On cross-examination, Zgonina admitted that he did not calculate the
number of trips that would be generated by the restaurant, office building and
savings and loan, nor did he perform any potential employee or customer
interviews to determine from where they would be coming.
Samuel T. Gentles was recognized as an expert
in the field of commercial real estate.
Gentles testified that the vacancy rate of the existing buildings in
Deerfield is 6.7%. Gentles opined that
there is a substantial demand for office buildings in Deerfield which could
accommodate tenants requiring 1,000 to 1,500 square feet or less and that the
proposed use can fill that need. Gentles also believed that the newer office
buildings in the Deerfield area would not
meet the need for smaller, about 1,000 square feet, office space. Gentles also
opined that there were not enough restaurants in Deerfield based on the
statistics that the ratio of restaurants to persons in the greater Chicago area
is 1:896, while the ratio in Deerfield is only 1:1,600. On cross-examination, Gentles agreed that
several office buildings in the Deerfield area had 10% or higher vacancy rates
and contained vacant office space smaller than 1,000 square feet. Further, Gentles' count of restaurants did
not include the "eating facilities" of hotels or of 9 or 10 office
buildings.
Leslie Pollock, a land planner, testified for
defendant. Pollock testified that the
subject property, as zoned R-1, could be divided into 13 lots with a special
use. Pollock believed that Lake-Cook
Road served an appropriate function in separating the different land uses and
acting as a boundary line. Pollock also believed that Wilmont Road is an
appropriate dividing line for residential and commercial property. In his opinion, the appropriate land use of
the subject property is single-*754 family residential, detached use.
Pollock stated that the busy Lake-Cook and Wilmont Roads would not impact on
the potential to develop the subject property for residential uses. As to the proposed use, Pollock opined that
the impact upon adjacent uses would be unacceptable. Pollock also testified that the proposed use
could be used as an entry wedge and modification of the comprehensive
plan. On cross-examination, Pollock admitted that the area
includes a sewage treatment plant and a nursing home. Also, the comprehensive plan does not meet
the zoning ordinance's requirements for cul-de-sacs.

(INSTRUCTIONS)
a) In the testimony summary, what vacancy rate did Gentles give for the existing buildings in Deerfield?
b) Please reproduce the testimony summary word for word, everything from "On cross-examination, Zgonina" down to "would be coming.".
Rely only on the testimony summary.

(ENTRIES SUPPLIED)
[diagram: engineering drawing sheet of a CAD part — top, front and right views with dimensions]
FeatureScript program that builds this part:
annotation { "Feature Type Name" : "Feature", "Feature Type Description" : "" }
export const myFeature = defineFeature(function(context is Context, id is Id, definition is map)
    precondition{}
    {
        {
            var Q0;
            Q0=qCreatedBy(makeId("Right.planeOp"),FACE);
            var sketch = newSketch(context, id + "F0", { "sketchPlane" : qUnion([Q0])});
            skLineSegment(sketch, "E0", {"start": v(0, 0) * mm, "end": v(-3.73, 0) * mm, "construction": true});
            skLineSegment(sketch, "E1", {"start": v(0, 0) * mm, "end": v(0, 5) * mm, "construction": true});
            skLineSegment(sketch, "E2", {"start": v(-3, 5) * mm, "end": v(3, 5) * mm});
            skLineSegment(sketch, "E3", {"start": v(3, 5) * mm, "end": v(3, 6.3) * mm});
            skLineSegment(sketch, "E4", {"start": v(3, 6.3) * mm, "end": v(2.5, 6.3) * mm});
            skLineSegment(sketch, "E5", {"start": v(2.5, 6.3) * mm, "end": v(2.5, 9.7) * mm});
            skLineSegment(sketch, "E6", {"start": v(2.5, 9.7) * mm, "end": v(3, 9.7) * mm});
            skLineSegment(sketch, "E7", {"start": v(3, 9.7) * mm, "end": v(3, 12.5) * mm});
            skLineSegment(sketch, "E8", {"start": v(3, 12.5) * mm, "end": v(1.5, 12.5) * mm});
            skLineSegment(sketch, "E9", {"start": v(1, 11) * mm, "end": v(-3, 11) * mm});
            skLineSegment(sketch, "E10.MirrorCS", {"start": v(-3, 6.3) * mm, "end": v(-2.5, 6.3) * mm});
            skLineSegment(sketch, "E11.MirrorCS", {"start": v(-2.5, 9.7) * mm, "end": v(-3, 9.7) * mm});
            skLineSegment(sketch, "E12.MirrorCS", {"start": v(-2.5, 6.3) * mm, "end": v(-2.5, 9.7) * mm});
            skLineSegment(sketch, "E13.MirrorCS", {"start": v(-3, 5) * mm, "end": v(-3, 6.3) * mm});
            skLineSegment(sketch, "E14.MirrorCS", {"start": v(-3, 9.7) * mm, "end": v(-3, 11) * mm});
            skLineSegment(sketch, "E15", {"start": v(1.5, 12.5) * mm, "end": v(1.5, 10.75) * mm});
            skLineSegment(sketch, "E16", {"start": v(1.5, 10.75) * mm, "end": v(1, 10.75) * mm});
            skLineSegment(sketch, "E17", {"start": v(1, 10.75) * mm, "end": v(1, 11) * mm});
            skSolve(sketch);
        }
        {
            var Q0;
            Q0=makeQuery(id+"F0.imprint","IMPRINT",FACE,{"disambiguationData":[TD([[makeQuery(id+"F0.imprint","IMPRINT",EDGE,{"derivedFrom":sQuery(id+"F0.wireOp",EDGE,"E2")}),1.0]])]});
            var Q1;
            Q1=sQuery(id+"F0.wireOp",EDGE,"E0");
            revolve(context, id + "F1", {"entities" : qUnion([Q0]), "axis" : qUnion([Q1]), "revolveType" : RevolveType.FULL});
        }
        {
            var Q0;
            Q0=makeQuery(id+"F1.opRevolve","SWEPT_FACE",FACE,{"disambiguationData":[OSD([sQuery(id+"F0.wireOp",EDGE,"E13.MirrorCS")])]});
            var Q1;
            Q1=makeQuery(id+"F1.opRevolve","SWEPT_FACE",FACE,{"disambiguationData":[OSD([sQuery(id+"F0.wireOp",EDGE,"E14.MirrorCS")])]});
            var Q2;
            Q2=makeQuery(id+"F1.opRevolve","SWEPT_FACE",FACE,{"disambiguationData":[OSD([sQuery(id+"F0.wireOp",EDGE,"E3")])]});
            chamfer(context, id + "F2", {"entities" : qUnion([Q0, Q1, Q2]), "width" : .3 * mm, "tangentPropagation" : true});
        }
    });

(TASK RESPONSES)
a) 6.7%

b)
On cross-examination, Zgonina admitted that he did not calculate the
number of trips that would be generated by the restaurant, office building and
savings and loan, nor did he perform any potential employee or customer
interviews to determine from where they would be coming.